Tickling Butterflies is an epic fantasy, containing 128 fairy tales that together create one huge story.
Here’s the story so far. The story continues:
The Tale of the Searcher
(Containing written evidence of a man with no home.)
“Here is evidence,” Doctor Dave Daniels pointed to the farthest rock in the farthest corner of the farthest cave in the excavated caves, “of the second fairy tale told and lost in a tragedy two hundred and fifty thousand years ago.”
King John the Cute peered at the pictures. “I do not understand the story.”
“This is perhaps where my expertise comes in,” said Doctor Dave Daniels. “I believe that despite the fact that you come from a land of fairy tales, I know thousands of stories more than you. I have read every children’s book in every language that exists. I have read bad books and good books, old books and new books. I have read thousands of grownup tales and thousands of lyrical tales. I have read every ancient manuscript that exists. And I have learned to map and understand a story even when seeing small pieces of it, as we are seeing with these drawings.

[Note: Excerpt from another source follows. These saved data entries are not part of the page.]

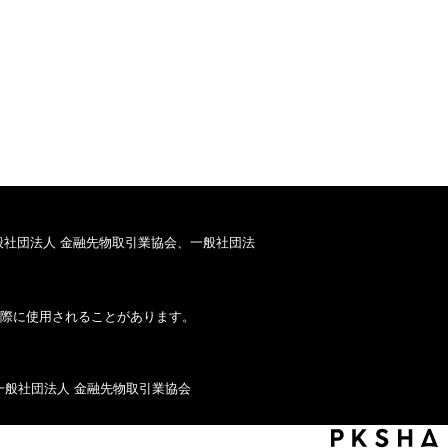
般社団法人 金融先物取引業協会、一般社団法
際に使用されることがあります。
一般社団法人 金融先物取引業協会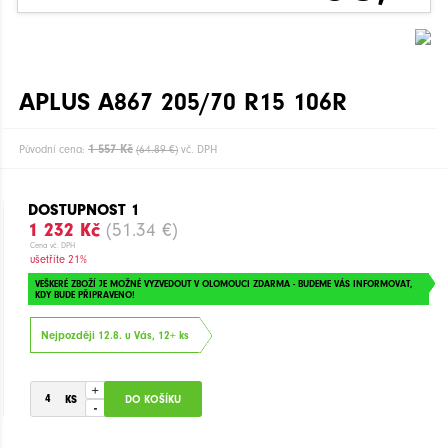
APLUS A867 205/70 R15 106R
1 557 Kč
Původní cena:
(64.89 €)
vč. DPH
DOSTUPNOST 1
1 232 Kč
(51.34 €)
Cena vč. DPH
ušetříte 21%
VEŠKERÉ ZBOŽÍ JE MOŽNÉ VYZVEDOUT V OLOMOUCI ZDARMA - BUDEME VÁS INFORMOVAT,
KDY BUDE PŘIPRAVENO!
Nejpozději 12.8. u Vás, 12+ ks
+
-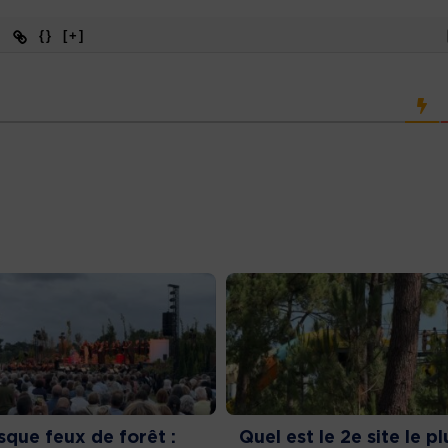
{}
[+]
sque feux de forêt :
Quel est le 2e site le pl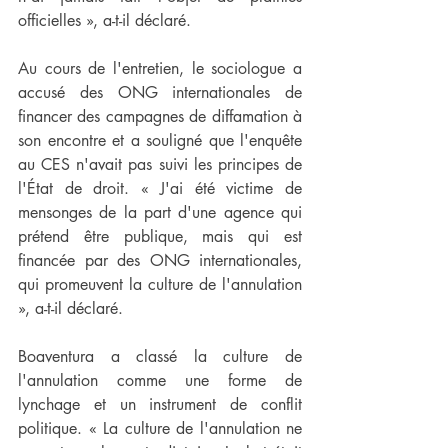
officielles », a-t-il déclaré.
Au cours de l'entretien, le sociologue a 
accusé des ONG internationales de 
financer des campagnes de diffamation à 
son encontre et a souligné que l'enquête 
au CES n'avait pas suivi les principes de 
l'État de droit. « J'ai été victime de 
mensonges de la part d'une agence qui 
prétend être publique, mais qui est 
financée par des ONG internationales, 
qui promeuvent la culture de l'annulation 
», a-t-il déclaré.
Boaventura a classé la culture de 
l'annulation comme une forme de 
lynchage et un instrument de conflit 
politique. « La culture de l'annulation ne 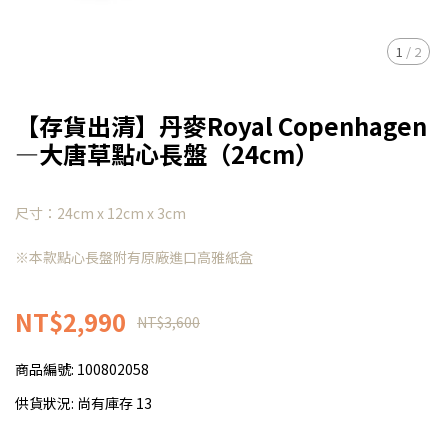
1
/
2
【存貨出清】丹麥Royal Copenhagen
—大唐草點心長盤（24cm）
尺寸：24cm x 12cm x 3cm
※本款點心長盤附有原廠進口高雅紙盒
NT$2,990
NT$3,600
商品編號:
100802058
供貨狀況:
尚有庫存 13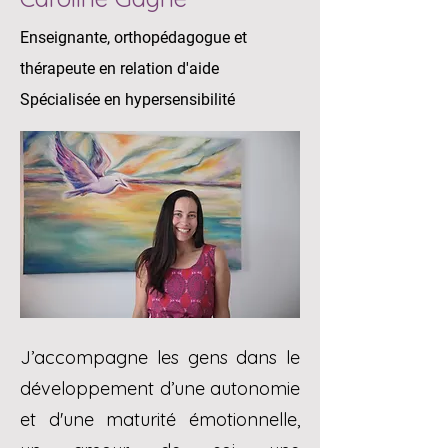
Enseignante, orthopédagogue et
thérapeute en relation d'aide
Spécialisée en hypersensibilité
J’accompagne les gens dans le
développement d’une autonomie
et d'une maturité émotionnelle,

“But more than that, King John the Cute, in all my years and in all the stories I have read and heard, I can promise you that no variation of this story ever existed. This story was truly lost forever, and never recovered, when the people of these caves died in the sandstorm.

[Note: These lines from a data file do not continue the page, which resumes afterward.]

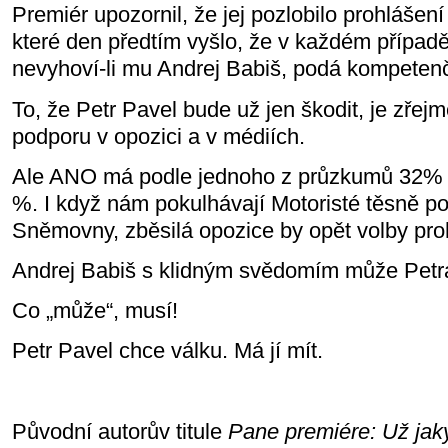
Premiér upozornil, že jej pozlobilo prohlášen
které den předtím vyšlo, že v každém případ
nevyhoví-li mu Andrej Babiš, podá kompetenč
To, že Petr Pavel bude už jen škodit, je zře
podporu v opozici a v médiích.
Ale ANO má podle jednoho z průzkumů 32% 
%. I když nám pokulhávají Motoristé těsně
Sněmovny, zběsilá opozice by opět volby pro
Andrej Babiš s klidným svědomím může Petra
Co „může“, musí!
Petr Pavel chce válku. Má jí mít.
Původní autorův titule
Pane premiére: Už jaký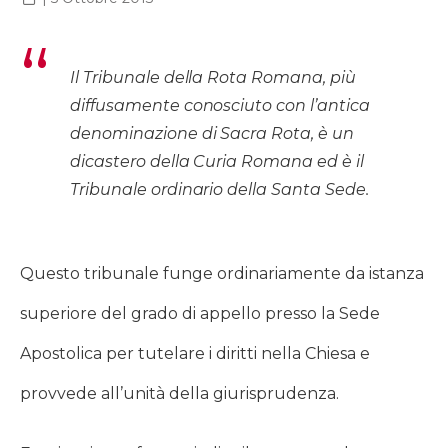
Il Tribunale della Rota Romana, più
diffusamente conosciuto con l’antica
denominazione di Sacra Rota, è un
dicastero della Curia Romana ed è il
Tribunale ordinario della Santa Sede.
Questo tribunale funge ordinariamente da istanza
superiore del grado di appello presso la Sede
Apostolica per tutelare i diritti nella Chiesa e
provvede all’unità della giurisprudenza.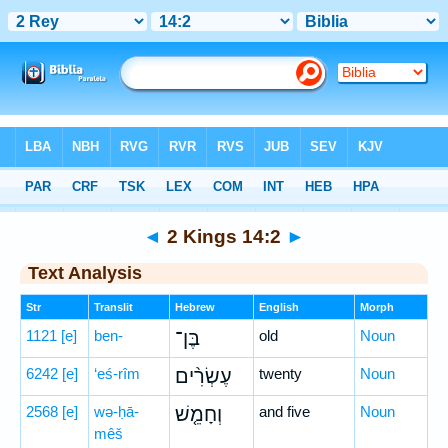
Bible
>
Hebrew
> 2 Kings 14:2
◄
2 Kings 14:2
►
Text Analysis
Str
Translit
Hebrew
English
Morph
1121
[e]
ben-
בֶּן־
old
Noun
6242
[e]
‘eś-rîm
עֶשְׂרִ֨ים
twenty
Noun
2568
[e]
wə-ḥā-
וְחָמֵ֤שׁ
and five
Noun
mêš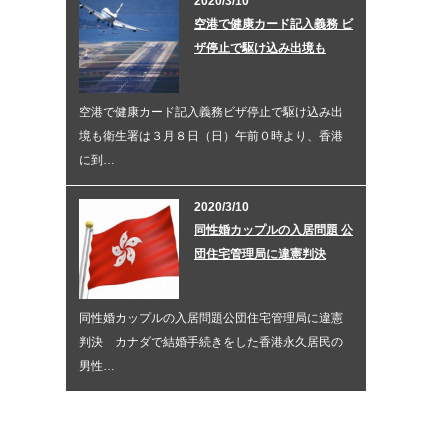
2020/3/10
空港で健康カード記入義務 ビ
ザ停止で駆け込み出境も
空港で健康カード記入義務ビザ停止で駆け込み出
境も衛生署は３月８日（日）午前０時より、香港
に到…
2020/3/10
同性婚カップルの入居問題 公
団住宅管理局に違憲判決
同性婚カップルの入居問題公団住宅管理局に違憲
判決 カナダで結婚手続きをした香港永久居民の
男性…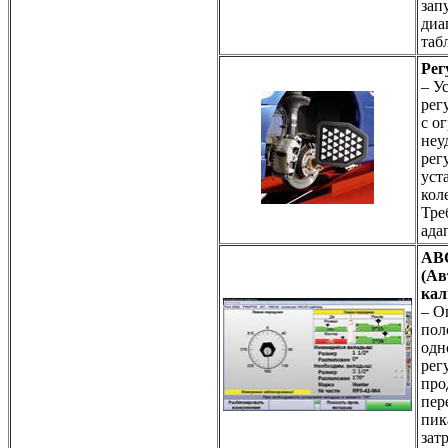
зап
диа
таб
Рег
– У
рег
с о
неу
рег
уст
кол
Тре
ада
AB
(Ав
кал
– О
пол
одн
рег
про
пер
пик
зат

“I shall tell you the story now. This story was not told from one picture to the next, but in one, big picture. This picture, if you look at it from afar, is a map. It is a map of the area – I would say about a hundred miles in each direction. You see here there is a cave with a few people. You can actually count the men and women and children. Here is another cave. Here, too, you can count a different number of women and children. And here, too. And here is the river, where surely they drank. And here is a small forest. And here is a mountain. This is a map.”
“If this is a map, Doctor Dave Daniels,” asked King John the Cute, “then how is it a story?”
“Look carefully at the pictures of the caves. All the caves are different, except for one thing. There is a person standing there, facing the caves, in each of the caves. Next to him is a dog – actually, considering the time of the story, it was probably a wolf or some other kind of animal. This is always the same person. And he is at every cave. This is the hero of the story.
“And over here, in the farthest corner, above the forest, do you see? That is a small mound and next to it lies the hero again. And next to him sits the wolf. The hero here is dead and buried, while the wolf lived and mourned his master’s passing.
“This entire map is the story of his life. This man was a searcher. He went from cave to cave and met with people, and they liked him. But he never had a home of his own. He never has a cave that belonged to him. This is a searcher, an explorer. He went from place to place, then back again, and as he did so, he created a general map of the area, which he gave to the people. This gave knowledge to all people of all caves. And so he was revered and liked enough to be written about after his passing.
“But when he did pass, he was not buried in any of the caves, not next to any of the families. He was buried alone, next to the forest, because he belonged to no tribe, to no cave. He was a searcher, and that is his story.”
King John the Cute sat down. The grief he felt in his chest at the loss of the searcher and loss of the searcher’s story made the pain in his chest ache even more. “That is beautiful,” said King John the Cute, “and therefore it is sad that his story did not continue to live on in a world like mine. That is both sad and beautiful.”
“No, King John the Cute, you are wrong. The Searcher did get to live in a world like yours, but the world itself was limited. The Searcher found himself in this other fantasy land. There, he no doubt explored the cave of the family from the first fairy tale. But surely he continued to explore further. The land itself was small, and he did not have much to explore. He did, however, find Death’s Door. No doubt, until his death, he tried a thousand different ways to open Death’s Door. And he died outside it, without Death claiming him, simply because he had lived too long.”
“Yes, what you say is true. Now it is sad for a different reason.”
“What I don’t understand, though, was why he could not open Death’s Door? He was dying, after all. And it was only a door.”
“If that Death’s Door is like the one in my world,” King John the Cute explained reasonably, “then no one opens Death’s Door except Death. Death opened the door for the first time in the Land of All Legends, and ever since it has been open. Only souls that Death brings can enter, and it used to be that anyone who was in could walk out.”
Doctor Dave Daniels listened with a grave face. “That explains it,” he says. “And that was also the last piece of knowledge I required to put the pieces of the puzzle together. King John the Cute, with your help and with the help of this excavation, I believe I know now what sickness plagues your land.”
King John the Cute’s eyes lit up in excitement, his pain forgotten. “Please. Tell me.”
This has been the story of the Searcher, a story not heard on the planet Earth for two hundred and fifty thousand years, two hundred and fifty days, two hundred and fifty minutes, and two hundred and fifty seconds.